AI Now Institute testified to the US Senate that federal data privacy law is effectively AI regulation.

Key points
  • Arguments centre on data minimisation, purpose limitation, and anti-monopoly checks on Big Tech AI development.
  • US-focused advocacy testimony; limited direct applicability to Australian regulatory settings or APS practice.

Week of 1 July 2024

AI Now Institute – Publications(EU) 1 Jul 2024 42

Public Interest AI for Europe?
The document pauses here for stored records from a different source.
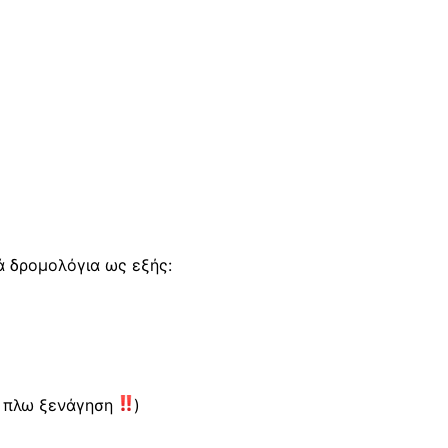
ά δρομολόγια ως εξής:
 πλω ξενάγηση
)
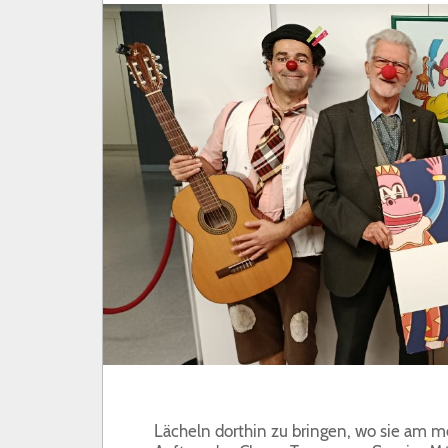
BLOG
GESELLSCHAFTLICHE VERANTWORTUNG
KUNDENDIENST
SON BOU
PROFESSIONELLE
Lächeln dorthin zu bringen, wo sie am me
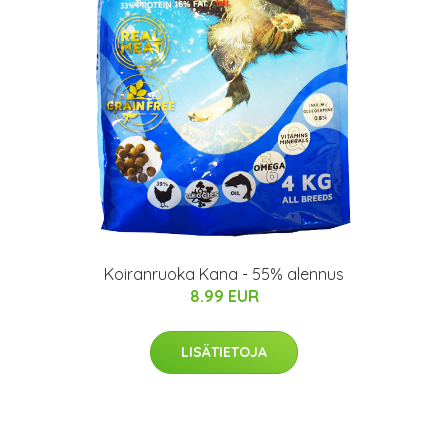
Koiranruoka Kana - 55% alennus
8.99 EUR
LISÄTIETOJA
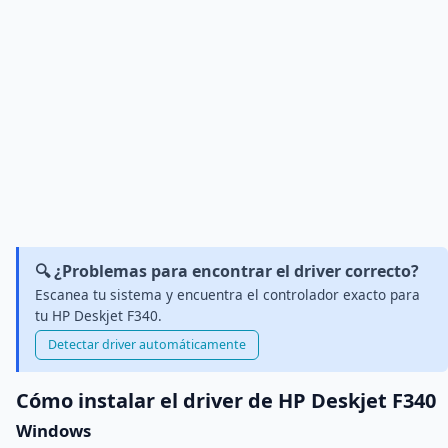
🔍 ¿Problemas para encontrar el driver correcto?
Escanea tu sistema y encuentra el controlador exacto para
tu HP Deskjet F340.
Detectar driver automáticamente
Cómo instalar el driver de HP Deskjet F340
Windows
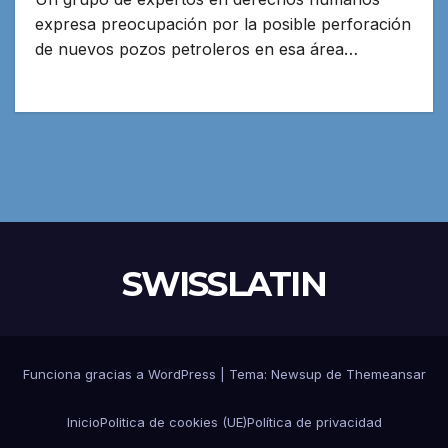
expresa preocupación por la posible perforación
de nuevos pozos petroleros en esa área…
SWISSLATIN
Funciona gracias a WordPress
|
Tema:
Newsup
de
Themeansar
Inicio
Politica de cookies (UE)
Política de privacidad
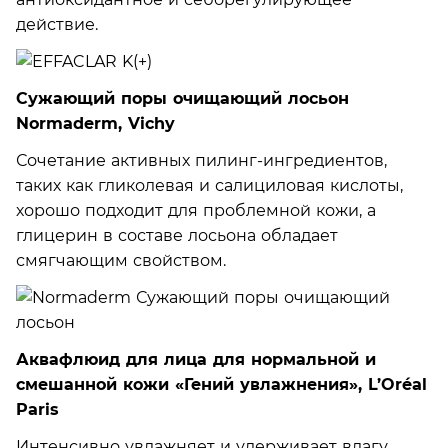
действие.
Сужающий поры очищающий лосьон
Normaderm, Vichy
Сочетание активных пилинг-ингредиентов,
таких как гликолевая и салициловая кислоты,
хорошо подходит для проблемной кожи, а
глицерин в составе лосьона обладает
смягчающим свойством.
Аквафлюид для лица для нормальной и
смешанной кожи «Гений увлажнения», L’Oréal
Paris
Интенсивно увлажняет и удерживает влагу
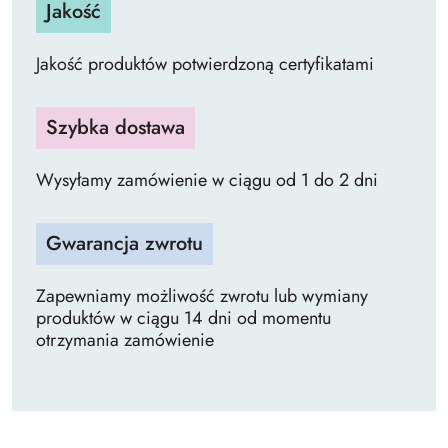
Jakość
Jakość produktów potwierdzoną certyfikatami
Szybka dostawa
Wysyłamy zamówienie w ciągu od 1 do 2 dni
Gwarancja zwrotu
Zapewniamy możliwość zwrotu lub wymiany
produktów w ciągu 14 dni od momentu
otrzymania zamówienie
Shaping Europe’s Nascent Industrial Policy

AI Now Institute launches a research program scrutinising Europe's emerging AI industrial policy and Big Tech dependencies.

Key points
  • The piece warns that poorly designed industrial policy may entrench rather than challenge AI monopolies held by US and Chinese firms.
  • Limited direct Australian policy relevance - useful context on global AI sovereignty debates Australia faces analogously.

Week of 24 June 2024

AI Now Institute – Publications(Global) 25 Jun 2024 48

Safety and War: Safety and Security Assurance of Military AI Systems

AI Now Institute argues military AI systems like Lavender and Gospel lack safety assurance, oversight, and accountability.

Key points
  • The paper calls for safety engineering frameworks applied to military AI - directly relevant to defence AI governance debates.
  • This is introductory framing for a future research series; substantive technical guidance is not yet published.

Week of 15 April 2024

AI Now Institute – Publications(EU) 19 Apr 2024 38

AI Now co-ED Amba Kak’s Speech at the German Green Party’s Shaping AI Conference

AI Now Institute argues AI development is dominated by a handful of US and Chinese tech companies controlling core infrastructure.

Key points
  • Speech advocates for public-interest AI industrial policy and rigorous EU AI Act implementation over market-led approaches.
  • Limited direct APS relevance; a normative advocacy address to a European political audience, not a policy instrument or research finding.

Week of 11 March 2024

AI Now Institute – Publications(Global) 14 Mar 2024 20

Power and Governance in the Age of AI

A small number of Big Tech firms control AI infrastructure, research incentives, and de facto standard-setting globally.

Key points
  • Fragmented national regulation allows large AI firms to self-regulate and venue-shop, undermining effective governance.
  • Item is a 2024 think-piece framing problems rather than offering operational guidance - signal value is contextual.